By Curtis Eichelberger

Nov. 20 (Bloomberg) -- Jerome Kenney spent three decades at Merrill Lynch & Co., where he helped transform a retail brokerage into an investment bank and became vice chairman before it went out of business last year. But he’ll always have Yale University football.

Kenney earned his bachelor’s degree from the New Haven, Connecticut, school, and between him and his three brothers, a member of his family was on the team from the 1957 season through the 1970 season. A nephew, who graduated in 1993, also played. Tomorrow, the Kenney Center, a three-story athletic building with meeting rooms and offices financed with donations from the family, will be dedicated before the game against Harvard University.

Kenney, 68, said the school can become a football power again. Yale produced two Heisman Trophy winners and in 1960 shared the title as best college football team in the east with the U.S. Naval Academy, beating out nationally ranked teams such as Penn State, Pittsburgh and Syracuse. Merrill, once the largest U.S. securities firm, suffered more than $55 billion of losses and writedowns before being sold to Bank of America Corp.

“The long-term goal is to restore what you had earlier; world-class facilities, which enable you to hire the best coaches and you are competing for the brightest athletes to consider Yale among any other choice,” Kenney, now a senior adviser at BlackRock Inc., the largest publicly traded U.S. money manager, said in an interview about his family’s contribution. “That’s the broader goal.”

30-Year Career

Kenney joined Merrill Lynch as part of its 1978 merger with White, Weld & Co., where he was director of research. He was chief executive officer of Merrill’s capital markets business from 1984 to 1990, helping lead the firm’s expansion into stock underwriting and investment banking.

He was head of Merrill’s corporate strategy and research until 2002, advising three different CEOs during that time.
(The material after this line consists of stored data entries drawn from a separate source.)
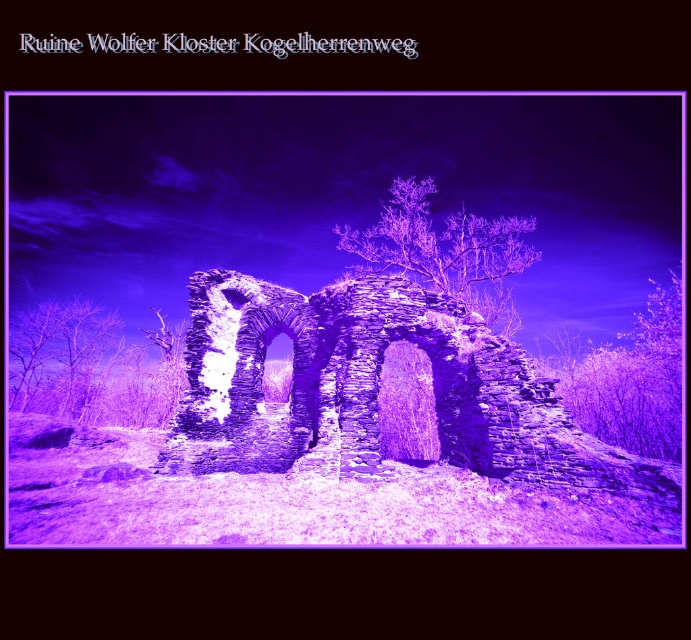
What do you see at coordinates (372, 388) in the screenshot? I see `stone arches at center` at bounding box center [372, 388].

Can you confirm if stone arches at center is positioned to the right of purple stone tree at center?

In fact, stone arches at center is to the left of purple stone tree at center.

Is point (281, 468) more distant than point (426, 186)?

That is False.

Locate an element on the screen. This screenshot has height=640, width=691. stone arches at center is located at coordinates (372, 388).

How distant is purple textured tree at right from purple stone tree at center?

purple textured tree at right and purple stone tree at center are 21.68 meters apart.

Can you confirm if purple textured tree at right is positioned to the right of purple stone tree at center?

Indeed, purple textured tree at right is positioned on the right side of purple stone tree at center.

Which is behind, point (674, 298) or point (473, 298)?

The point (674, 298) is behind.

Where is `purple textured tree at right`? purple textured tree at right is located at coordinates (630, 380).

Between stone arches at center and purple textured tree at right, which one appears on the right side from the viewer's perspective?

From the viewer's perspective, purple textured tree at right appears more on the right side.

Who is more forward, (627, 452) or (681, 321)?

Positioned in front is point (627, 452).

Which is behind, point (269, 417) or point (643, 314)?

Positioned behind is point (643, 314).

At what (x,y) coordinates should I click in order to perform the action: click on stone arches at center. Please return your answer as a coordinate pair (x, y). The height and width of the screenshot is (640, 691). Looking at the image, I should click on (372, 388).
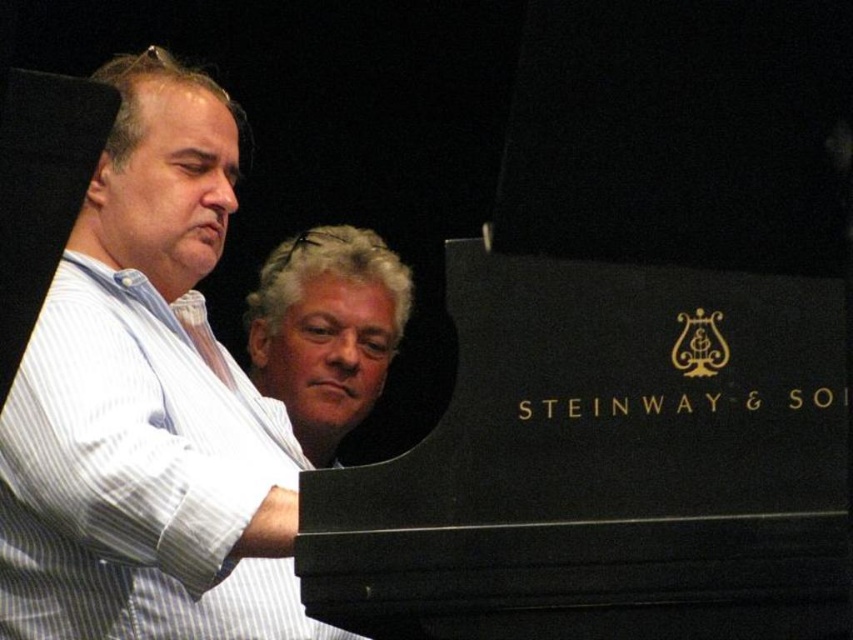
You are a photographer setting up for a portrait shoot. You need to position your camera so that both the black polished wood piano at center and the gray hair at center are clearly visible in the frame. Based on their positions, which object should you focus on first to ensure both are in focus?

The black polished wood piano at center is below gray hair at center, so you should focus on the black polished wood piano at center first to ensure both are in focus.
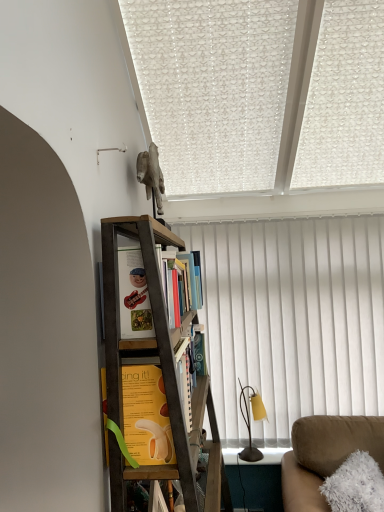
In order to face suede couch at lower right, should I rotate leftwards or rightwards?

Turn right approximately 23.073 degrees to face it.

The height and width of the screenshot is (512, 384). What do you see at coordinates (142, 356) in the screenshot? I see `wooden bookcase at center` at bounding box center [142, 356].

What do you see at coordinates (249, 424) in the screenshot? The image size is (384, 512). I see `metallic yellow table lamp at right` at bounding box center [249, 424].

Find the location of `yellow paper at center, arranged as the first book when ordered from the bottom`. yellow paper at center, arranged as the first book when ordered from the bottom is located at coordinates (146, 416).

What is the approximate width of gray stone horse at upper center?

gray stone horse at upper center is 5.29 inches wide.

The image size is (384, 512). I want to click on white textured curtain at center, so click(292, 319).

Can you confirm if gray stone horse at upper center is positioned to the left of hardcover books at center, acting as the 2th book starting from the front?

Indeed, gray stone horse at upper center is positioned on the left side of hardcover books at center, acting as the 2th book starting from the front.

From a real-world perspective, is gray stone horse at upper center on hardcover books at center, the 1th book positioned from the top?

Yes, from a real-world perspective, gray stone horse at upper center is over hardcover books at center, the 1th book positioned from the top

Find the location of a particular element. The width and height of the screenshot is (384, 512). animal on the left of hardcover books at center, the 1th book positioned from the top is located at coordinates (151, 174).

Consider the image. Does gray stone horse at upper center have a smaller size compared to hardcover books at center, placed as the second book when sorted from bottom to top?

No, gray stone horse at upper center is not smaller than hardcover books at center, placed as the second book when sorted from bottom to top.

Considering the points (202, 397) and (152, 142), which point is in front, point (202, 397) or point (152, 142)?

The point (202, 397) is more forward.

Would you say wooden bookcase at center is outside gray stone horse at upper center?

Absolutely, wooden bookcase at center is external to gray stone horse at upper center.

Locate an element on the screen. The image size is (384, 512). animal located above the wooden bookcase at center (from a real-world perspective) is located at coordinates (151, 174).

From the image's perspective, which object appears higher, wooden bookcase at center or gray stone horse at upper center?

gray stone horse at upper center appears higher in the image.

Is wooden bookshelf at upper center in contact with suede couch at lower right?

No, wooden bookshelf at upper center is not making contact with suede couch at lower right.

From a real-world perspective, is wooden bookshelf at upper center on top of suede couch at lower right?

Yes, from a real-world perspective, wooden bookshelf at upper center is over suede couch at lower right

You are a GUI agent. You are given a task and a screenshot of the screen. Output one action in this format:
    pyautogui.click(x=<x>, y=<y>)
    Task: Click on the studio couch below the wooden bookshelf at upper center (from a real-world perspective)
    
    Given the screenshot: What is the action you would take?
    pyautogui.click(x=325, y=455)

Considering the relative positions of wooden bookshelf at upper center and suede couch at lower right in the image provided, is wooden bookshelf at upper center to the left of suede couch at lower right from the viewer's perspective?

Indeed, wooden bookshelf at upper center is positioned on the left side of suede couch at lower right.

Locate an element on the screen. Image resolution: width=384 pixels, height=512 pixels. animal in front of the metallic yellow table lamp at right is located at coordinates (151, 174).

Is metallic yellow table lamp at right positioned far away from gray stone horse at upper center?

Indeed, metallic yellow table lamp at right is not near gray stone horse at upper center.

Between metallic yellow table lamp at right and gray stone horse at upper center, which one has less height?

gray stone horse at upper center is shorter.

Considering the positions of objects metallic yellow table lamp at right and gray stone horse at upper center in the image provided, who is more to the right, metallic yellow table lamp at right or gray stone horse at upper center?

From the viewer's perspective, metallic yellow table lamp at right appears more on the right side.

Could you tell me if yellow paper at center, which is the 2th book in back-to-front order, is facing wooden bookcase at center?

Yes, yellow paper at center, which is the 2th book in back-to-front order, is facing wooden bookcase at center.

Is yellow paper at center, arranged as the first book when ordered from the bottom, not close to wooden bookcase at center?

No, yellow paper at center, arranged as the first book when ordered from the bottom, is not far away from wooden bookcase at center.

Would you say yellow paper at center, which appears as the first book when viewed from the front, is to the left or to the right of wooden bookcase at center in the picture?

yellow paper at center, which appears as the first book when viewed from the front, is positioned on wooden bookcase at center's left side.

The height and width of the screenshot is (512, 384). What are the coordinates of `book that appears behind the wooden bookshelf at upper center` in the screenshot? It's located at (192, 277).

Is hardcover books at center, acting as the 2th book starting from the front, located within wooden bookshelf at upper center?

No, hardcover books at center, acting as the 2th book starting from the front, is located outside of wooden bookshelf at upper center.

From the image's perspective, which is below, wooden bookshelf at upper center or hardcover books at center, the 1th book positioned from the top?

hardcover books at center, the 1th book positioned from the top, is shown below in the image.

Considering the sizes of objects wooden bookshelf at upper center and hardcover books at center, acting as the 2th book starting from the front, in the image provided, who is smaller, wooden bookshelf at upper center or hardcover books at center, acting as the 2th book starting from the front,?

wooden bookshelf at upper center.

From a real-world perspective, between wooden bookshelf at upper center and gray stone horse at upper center, who is vertically higher?

gray stone horse at upper center is physically above.

Find the location of a particular element. animal behind the wooden bookshelf at upper center is located at coordinates (151, 174).

From the image's perspective, is wooden bookshelf at upper center under gray stone horse at upper center?

Correct, wooden bookshelf at upper center appears lower than gray stone horse at upper center in the image.

From a real-world perspective, which book is the 1st one underneath the gray stone horse at upper center? Please provide its 2D coordinates.

[(192, 277)]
He also was vice chairman, senior adviser and a member of the executive client coverage group until he left last year.

The Kenneys are the only family to have five members play football at Yale and the only four-brother football combination in school history. The brothers are Brian from the class of 1960, Jerome ‘63, Robert ‘67 and Richard ‘71. Robert’s son, Jeffrey ‘93 also played for the Bulldogs.

$30 Million Program

Neither the Kenneys nor the school would disclose the size of their donation. The Kenney Center is part of a $30 million improvement program that includes a plaza and renovations to the 64,000-seat Yale Bowl.

Yale now plays in the National Collegiate Athletic Association’s Football Championship Subdivision, which does not send its members to bowl games or play for the Bowl Championship Series national title against the likes of the University of Florida.

The Bulldogs produced two Heisman Trophy winners, Larry Kelley in 1936 and Clint Frank in 1937. Yale has won at least a share of 14 Ivy League titles.

Back then, the top student athletes either went to Harvard or Yale, Kenney said. Now they are picking schools like Stanford, Northwestern and Duke universities. All three play in the college football Bowl Championship Subdivision, making them eligible for postseason games like the Rose Bowl. They also offer full athletic scholarships. It costs about $47,000 a year to go to Yale, and like the rest of the Ivy League, it doesn’t offer full athletic scholarships.

Standards

That’s something that may need to be changed, said Brian Kenney, who earned a masters of business administration from Harvard.

“I’m all for the highest academic standards,” he said. “But it doesn’t have to be mutually exclusive.”

Yale was ranked the third-best school in the nation by U.S. News & World report, behind Princeton and Harvard. Stanford was No. 4, Duke No. 10 and Northwestern No. 12.

Stanford, meanwhile, beat the University of Southern California, then ranked ninth, 55-21 on Nov. 14. Northwestern beat Iowa, then ranked No. 8, on Nov. 7.

The Kenney Center is attached to the 95-year-old Yale Bowl and includes areas dedicated to honoring the school’s Heisman Trophy winners, All-Americans, Rhodes Scholars and Academic All- Americans.

Robert was a fixed-income salesman for Morgan Stanley, retired at 50 and started a real estate business in Martha’s Vineyard, Massachusetts. Brian started an investment company, Kenney Investments in Northfield, Illinois, and Richard became a social worker.

Irish Immigrant

“My father was from an Irish immigrant family and no one had gone to college, so there was no pedigree to start with,” Kenney said. “It was a family that you worked hard and striving for the best education and being loyal to your institutions and your family,” said Jerome Kenney.

He credits the lessons he learned on the playing field with helping him succeed in business.

Football game film forced him to analyze his mistakes and make adjustments, he said. Track taught him to take an honest look at his potential and set a course that would make the best use of his abilities. And the overall experience demonstrated that he could go farther as part of a team than as an individual.

“It’s not just the players, it’s how you mobilize people; how do you get a collective advantage? Wall Street firms are collective advantage firms,” he said.

Yale might need more than teamwork to beat Harvard this year. The Crimson have a 6-3 record and have a chance at a share of the Ivy League title with a win. Yale is 4-5 and has lost seven of the past eight games against Harvard. This is the 126th year of the rivalry.

Yale first-year coach Tom Williams says the Bulldogs have already won. The improvements the university has made to support the program will pay dividends in years to come.

“The facilities puts us in the upper echelon of the Ivy League,” Williams said. “We think it will be a boon for us in recruiting.”